==== Extract ====
Compared with these computational studies, quantification of coronary artery flow using in vitro experiments has been very limited. A study by Geven etal. (17) detailed an in vitro model consisting of a synthetic aorta connected to a polyurethane coronary artery in which the coronary resistance was adjustable yet static throughout each flow cycle. A pressure-driven model was created by Gaillard etal. (18) that utilized a sealed chamber surrounding a segment of the coronary artery extension. This chamber was connected to the left ventricle such that the ventricular pressure drove the coronary artery resistance. However, the coronary flow waveform over time appeared to be inaccurately shifted out of phase compared with clinical data.

The objective of this study was to develop an in vitro experimental model that can be used to characterize coronary artery flow under different clinical conditions, particularly after TAVI procedures. Thus, we first developed a lumped parameter mathematical model of the coronary artery flow, which served as a guide for the in vitro experimental design. Then, we developed a methodology by which native aortic roots can be mounted into a left heart simulator (LHS) where they are subjected to physiological conditions to model normal human aortic flow and pressure values. An externally controlled coronary resistance device was developed to tune the in vitro coronary flow waveforms to match flow rate curves obtained from clinical data (19). Finally, we utilized the system to examine the effect of TAV deployment on the coronary artery flow. Currently, the rotation of the TAV device is difficult to control during clinical transfemoral implantation, and the impacts of this are unclear. Therefore, the effect of the orientation of the TAV commissures with respect to the native leaflet commissures was tested by implanting a TAV into a native ovine aortic root at two different orientations: (i) with the commissures of the TAV aligned with the native root commissures; and (ii) with the TAV commissures rotated 60° with respect to the native root commissures.
====
What you will do:
**a.** Repeat the passage on in vitro coronary flow modeling word for word from "Compared with these" to "with clinical data.".
**b.** Carry on the passage about in vitro coronary flow modeling, picking up after its final sentence.
==== Given entries ====
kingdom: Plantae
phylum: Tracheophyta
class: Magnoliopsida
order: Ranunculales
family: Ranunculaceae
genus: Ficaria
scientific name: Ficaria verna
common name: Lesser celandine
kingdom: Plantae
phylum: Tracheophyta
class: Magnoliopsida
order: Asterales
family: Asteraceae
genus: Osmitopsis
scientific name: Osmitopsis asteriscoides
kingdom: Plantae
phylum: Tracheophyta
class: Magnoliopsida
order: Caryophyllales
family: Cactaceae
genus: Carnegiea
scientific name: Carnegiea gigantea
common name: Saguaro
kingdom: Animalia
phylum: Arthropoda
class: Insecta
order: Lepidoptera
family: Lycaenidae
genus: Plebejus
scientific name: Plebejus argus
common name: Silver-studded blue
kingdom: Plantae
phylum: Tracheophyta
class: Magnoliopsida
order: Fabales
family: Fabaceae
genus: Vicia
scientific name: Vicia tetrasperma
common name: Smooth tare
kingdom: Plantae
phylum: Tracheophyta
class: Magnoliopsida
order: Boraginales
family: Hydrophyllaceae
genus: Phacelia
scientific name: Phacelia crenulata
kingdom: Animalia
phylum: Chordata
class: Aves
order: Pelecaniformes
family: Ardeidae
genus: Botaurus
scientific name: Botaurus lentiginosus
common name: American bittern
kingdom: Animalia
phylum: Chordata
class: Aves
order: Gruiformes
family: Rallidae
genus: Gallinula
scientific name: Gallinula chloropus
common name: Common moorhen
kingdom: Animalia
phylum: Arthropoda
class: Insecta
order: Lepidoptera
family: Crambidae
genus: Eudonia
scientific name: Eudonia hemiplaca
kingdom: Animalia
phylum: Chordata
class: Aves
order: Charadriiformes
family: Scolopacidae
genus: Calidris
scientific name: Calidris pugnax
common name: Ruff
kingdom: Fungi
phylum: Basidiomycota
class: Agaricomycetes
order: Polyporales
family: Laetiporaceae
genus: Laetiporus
====
Task-by-task results:
**a.**
Compared with these computational studies, quantification of coronary artery flow using in vitro experiments has been very limited. A study by Geven etal. (17) detailed an in vitro model consisting of a synthetic aorta connected to a polyurethane coronary artery in which the coronary resistance was adjustable yet static throughout each flow cycle. A pressure-driven model was created by Gaillard etal. (18) that utilized a sealed chamber surrounding a segment of the coronary artery extension. This chamber was connected to the left ventricle such that the ventricular pressure drove the coronary artery resistance. However, the coronary flow waveform over time appeared to be inaccurately shifted out of phase compared with clinical data.

**b.**
METHODS

The lumped parameter model of coronary artery flow

Coronary velocity waveforms follow a very different pattern compared with aortic flow waveforms. Aortic flow is primarily pressure-driven flow, rising during the systolic phase of the heart, peaking, and then dropping down to very low values, in some cases negative, during diastole. Conversely, the coronary flow velocity remains low during systole, then immediately rises and peaks at the start of diastole (19,20). During the systolic phase, the myocardial muscle contracts and restricts flow to the coronary arteries (21). At the start of ventricular diastole, the myocardial muscle relaxation, combined with the increased back pressure on the aortic sinuses due to the closed aortic valve, induces a rapid spike in coronary flow velocity. To replicate this phenomenon experimentally, it is necessary to develop a method to model both the pressure-driven and resistance-driven aspects of coronary artery flow.

In this study, a lumped parameter model was used to describe these coronary flow characteristics. Although a lumped-parameter model has limited anatomical representation, it can describe the physiological basis of both the pressure and flow signals in the coronary circulation with a number of parameters. The model consisted of coronary arterial resistance Ra, coronary arterial compliance C_a, and a variable myocardial resistance R_ma(t) dependent on the myocardial contraction (see Fig. 1a). This resistance R_ma(t) is equivalent to a constant b in systole and a constant a in diastole (see Fig. 1b), respectively. To smooth the transition of this step function, a logistic function, as shown in Fig. 1b, was used. Thus, the myocardial resistance is larger in systole to mimic the impedance of coronary flow due to the myocardium contraction. The parameter values for the coronary model, i.e., R_a = 10 mm Hg s/mL, C_a = 0.001 mL/mm Hg, a = 40 mm Hg s/mL, b = 120mmHg s/mL, were chosen based on physiological coronary flow and pressure waveforms in the literature (22). The total resistance can be estimated based on the mean flow rate and mean arterial pressure (i.e., $R_{t o t} = \bar{P} / \bar{Q}$ ).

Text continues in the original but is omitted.